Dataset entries
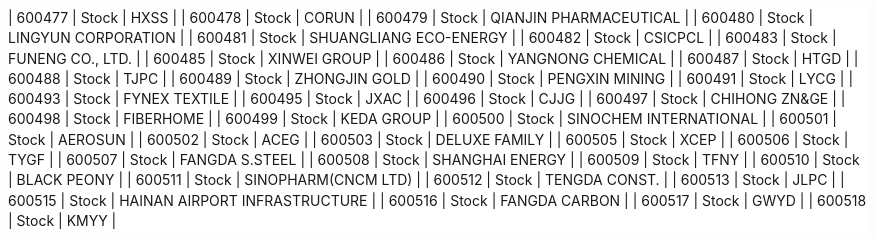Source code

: | 600477 | Stock | HXSS |
| 600478 | Stock | CORUN |
| 600479 | Stock | QIANJIN PHARMACEUTICAL |
| 600480 | Stock | LINGYUN CORPORATION |
| 600481 | Stock | SHUANGLIANG ECO-ENERGY |
| 600482 | Stock | CSICPCL |
| 600483 | Stock | FUNENG CO., LTD. |
| 600485 | Stock | XINWEI GROUP |
| 600486 | Stock | YANGNONG CHEMICAL |
| 600487 | Stock | HTGD |
| 600488 | Stock | TJPC |
| 600489 | Stock | ZHONGJIN GOLD |
| 600490 | Stock | PENGXIN MINING |
| 600491 | Stock | LYCG |
| 600493 | Stock | FYNEX TEXTILE |
| 600495 | Stock | JXAC |
| 600496 | Stock | CJJG |
| 600497 | Stock | CHIHONG ZN&GE |
| 600498 | Stock | FIBERHOME |
| 600499 | Stock | KEDA GROUP |
| 600500 | Stock | SINOCHEM INTERNATIONAL |
| 600501 | Stock | AEROSUN |
| 600502 | Stock | ACEG |
| 600503 | Stock | DELUXE FAMILY |
| 600505 | Stock | XCEP |
| 600506 | Stock | TYGF |
| 600507 | Stock | FANGDA S.STEEL |
| 600508 | Stock | SHANGHAI ENERGY |
| 600509 | Stock | TFNY |
| 600510 | Stock | BLACK PEONY |
| 600511 | Stock | SINOPHARM(CNCM LTD) |
| 600512 | Stock | TENGDA CONST. |
| 600513 | Stock | JLPC |
| 600515 | Stock | HAINAN AIRPORT INFRASTRUCTURE |
| 600516 | Stock | FANGDA CARBON |
| 600517 | Stock | GWYD |
| 600518 | Stock | KMYY |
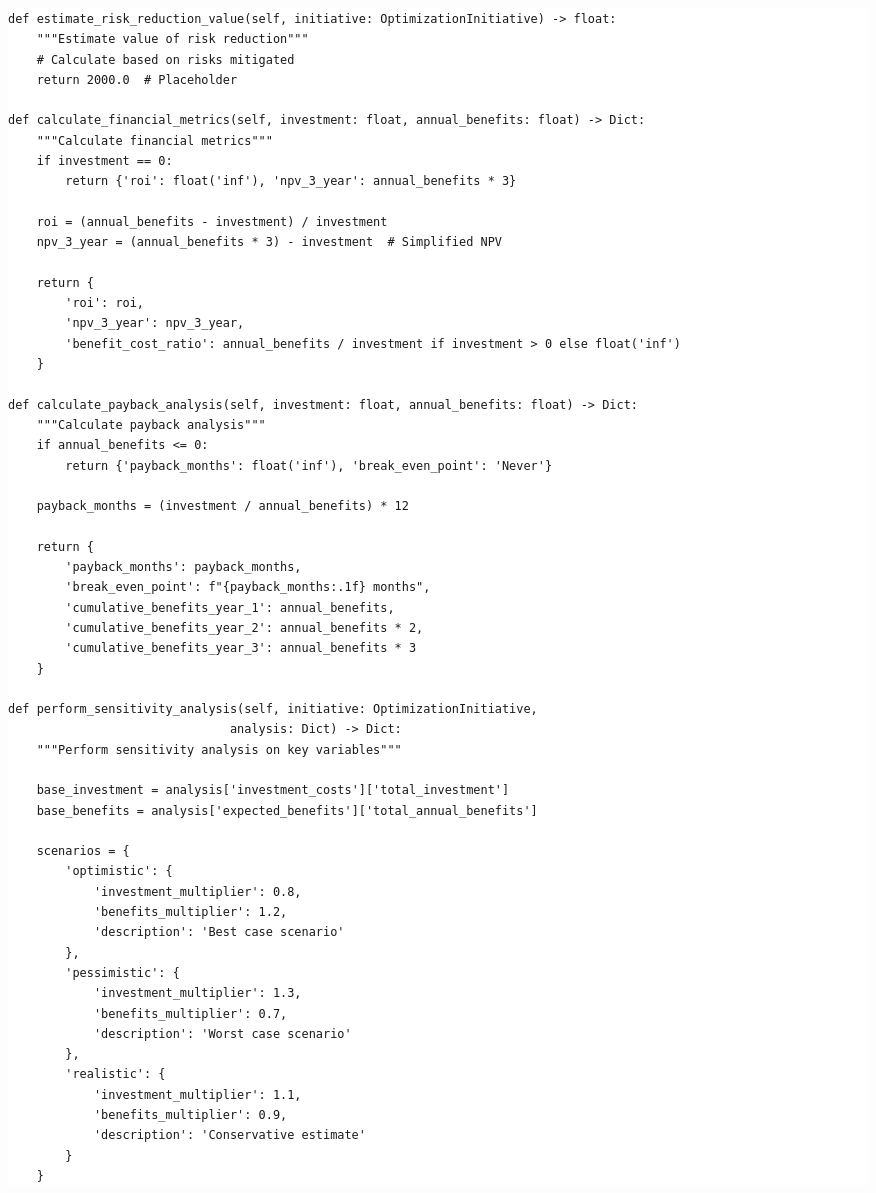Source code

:     def estimate_risk_reduction_value(self, initiative: OptimizationInitiative) -> float:
        """Estimate value of risk reduction"""
        # Calculate based on risks mitigated
        return 2000.0  # Placeholder
    
    def calculate_financial_metrics(self, investment: float, annual_benefits: float) -> Dict:
        """Calculate financial metrics"""
        if investment == 0:
            return {'roi': float('inf'), 'npv_3_year': annual_benefits * 3}
        
        roi = (annual_benefits - investment) / investment
        npv_3_year = (annual_benefits * 3) - investment  # Simplified NPV
        
        return {
            'roi': roi,
            'npv_3_year': npv_3_year,
            'benefit_cost_ratio': annual_benefits / investment if investment > 0 else float('inf')
        }
    
    def calculate_payback_analysis(self, investment: float, annual_benefits: float) -> Dict:
        """Calculate payback analysis"""
        if annual_benefits <= 0:
            return {'payback_months': float('inf'), 'break_even_point': 'Never'}
        
        payback_months = (investment / annual_benefits) * 12
        
        return {
            'payback_months': payback_months,
            'break_even_point': f"{payback_months:.1f} months",
            'cumulative_benefits_year_1': annual_benefits,
            'cumulative_benefits_year_2': annual_benefits * 2,
            'cumulative_benefits_year_3': annual_benefits * 3
        }
    
    def perform_sensitivity_analysis(self, initiative: OptimizationInitiative, 
                                   analysis: Dict) -> Dict:
        """Perform sensitivity analysis on key variables"""
        
        base_investment = analysis['investment_costs']['total_investment']
        base_benefits = analysis['expected_benefits']['total_annual_benefits']
        
        scenarios = {
            'optimistic': {
                'investment_multiplier': 0.8,
                'benefits_multiplier': 1.2,
                'description': 'Best case scenario'
            },
            'pessimistic': {
                'investment_multiplier': 1.3,
                'benefits_multiplier': 0.7,
                'description': 'Worst case scenario'
            },
            'realistic': {
                'investment_multiplier': 1.1,
                'benefits_multiplier': 0.9,
                'description': 'Conservative estimate'
            }
        }
        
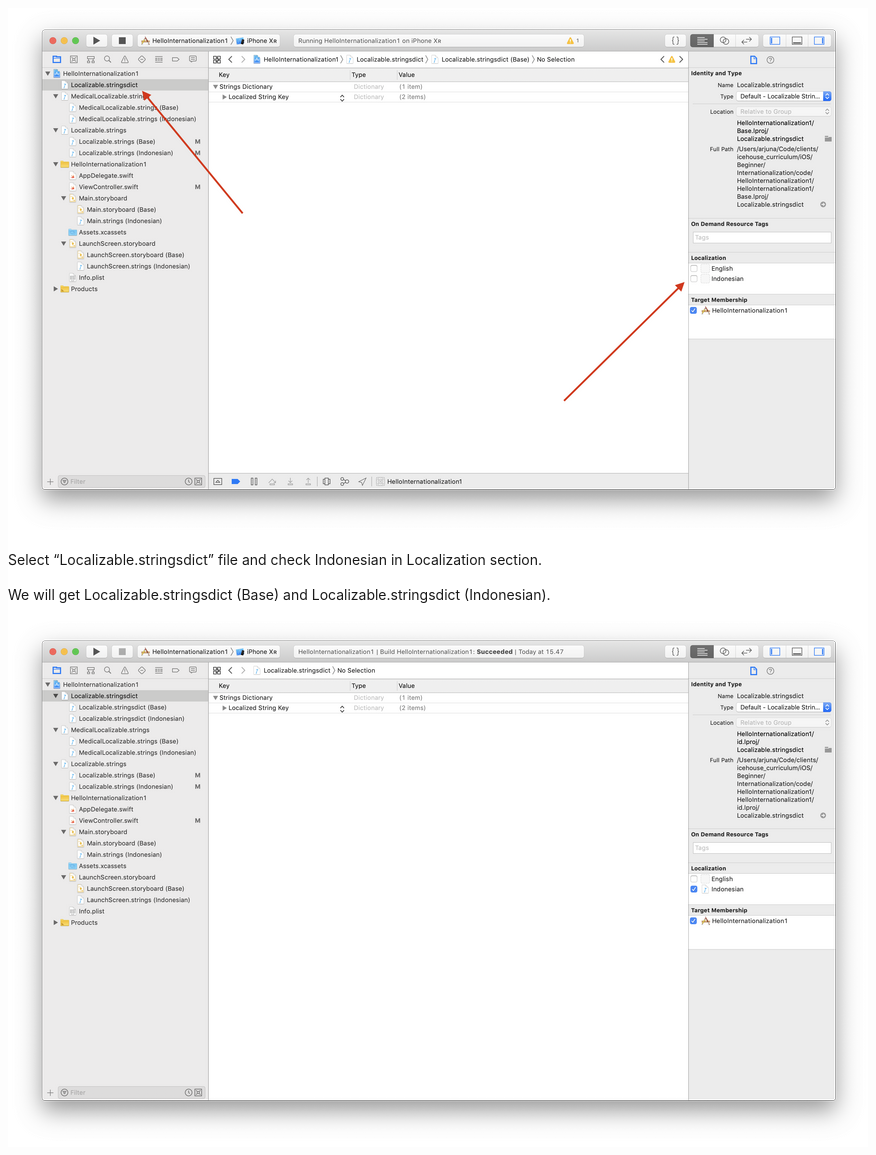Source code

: <p align="center">
<img src="../Assets/Internationalization-Pluralization3.png">
</p>

Select “Localizable.stringsdict” file and check Indonesian in Localization section.

We will get Localizable.stringsdict (Base) and Localizable.stringsdict (Indonesian).
<p align="center">
<img src="../Assets/Internationalization-Pluralization4.png">
</p>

## [Task instructions]
Output a verbatim copy of the entries and skip the pictures.

## [Answer]
Source code

: | 600477 | Stock | HXSS |
| 600478 | Stock | CORUN |
| 600479 | Stock | QIANJIN PHARMACEUTICAL |
| 600480 | Stock | LINGYUN CORPORATION |
| 600481 | Stock | SHUANGLIANG ECO-ENERGY |
| 600482 | Stock | CSICPCL |
| 600483 | Stock | FUNENG CO., LTD. |
| 600485 | Stock | XINWEI GROUP |
| 600486 | Stock | YANGNONG CHEMICAL |
| 600487 | Stock | HTGD |
| 600488 | Stock | TJPC |
| 600489 | Stock | ZHONGJIN GOLD |
| 600490 | Stock | PENGXIN MINING |
| 600491 | Stock | LYCG |
| 600493 | Stock | FYNEX TEXTILE |
| 600495 | Stock | JXAC |
| 600496 | Stock | CJJG |
| 600497 | Stock | CHIHONG ZN&GE |
| 600498 | Stock | FIBERHOME |
| 600499 | Stock | KEDA GROUP |
| 600500 | Stock | SINOCHEM INTERNATIONAL |
| 600501 | Stock | AEROSUN |
| 600502 | Stock | ACEG |
| 600503 | Stock | DELUXE FAMILY |
| 600505 | Stock | XCEP |
| 600506 | Stock | TYGF |
| 600507 | Stock | FANGDA S.STEEL |
| 600508 | Stock | SHANGHAI ENERGY |
| 600509 | Stock | TFNY |
| 600510 | Stock | BLACK PEONY |
| 600511 | Stock | SINOPHARM(CNCM LTD) |
| 600512 | Stock | TENGDA CONST. |
| 600513 | Stock | JLPC |
| 600515 | Stock | HAINAN AIRPORT INFRASTRUCTURE |
| 600516 | Stock | FANGDA CARBON |
| 600517 | Stock | GWYD |
| 600518 | Stock | KMYY |
Source code

:     def estimate_risk_reduction_value(self, initiative: OptimizationInitiative) -> float:
        """Estimate value of risk reduction"""
        # Calculate based on risks mitigated
        return 2000.0  # Placeholder
    
    def calculate_financial_metrics(self, investment: float, annual_benefits: float) -> Dict:
        """Calculate financial metrics"""
        if investment == 0:
            return {'roi': float('inf'), 'npv_3_year': annual_benefits * 3}
        
        roi = (annual_benefits - investment) / investment
        npv_3_year = (annual_benefits * 3) - investment  # Simplified NPV
        
        return {
            'roi': roi,
            'npv_3_year': npv_3_year,
            'benefit_cost_ratio': annual_benefits / investment if investment > 0 else float('inf')
        }
    
    def calculate_payback_analysis(self, investment: float, annual_benefits: float) -> Dict:
        """Calculate payback analysis"""
        if annual_benefits <= 0:
            return {'payback_months': float('inf'), 'break_even_point': 'Never'}
        
        payback_months = (investment / annual_benefits) * 12
        
        return {
            'payback_months': payback_months,
            'break_even_point': f"{payback_months:.1f} months",
            'cumulative_benefits_year_1': annual_benefits,
            'cumulative_benefits_year_2': annual_benefits * 2,
            'cumulative_benefits_year_3': annual_benefits * 3
        }
    
    def perform_sensitivity_analysis(self, initiative: OptimizationInitiative, 
                                   analysis: Dict) -> Dict:
        """Perform sensitivity analysis on key variables"""
        
        base_investment = analysis['investment_costs']['total_investment']
        base_benefits = analysis['expected_benefits']['total_annual_benefits']
        
        scenarios = {
            'optimistic': {
                'investment_multiplier': 0.8,
                'benefits_multiplier': 1.2,
                'description': 'Best case scenario'
            },
            'pessimistic': {
                'investment_multiplier': 1.3,
                'benefits_multiplier': 0.7,
                'description': 'Worst case scenario'
            },
            'realistic': {
                'investment_multiplier': 1.1,
                'benefits_multiplier': 0.9,
                'description': 'Conservative estimate'
            }
        }
        
Source code

: <p align="center">
<img src="../Assets/Internationalization-Pluralization3.png">
</p>

Select “Localizable.stringsdict” file and check Indonesian in Localization section.

We will get Localizable.stringsdict (Base) and Localizable.stringsdict (Indonesian).
<p align="center">
<img src="../Assets/Internationalization-Pluralization4.png">
</p>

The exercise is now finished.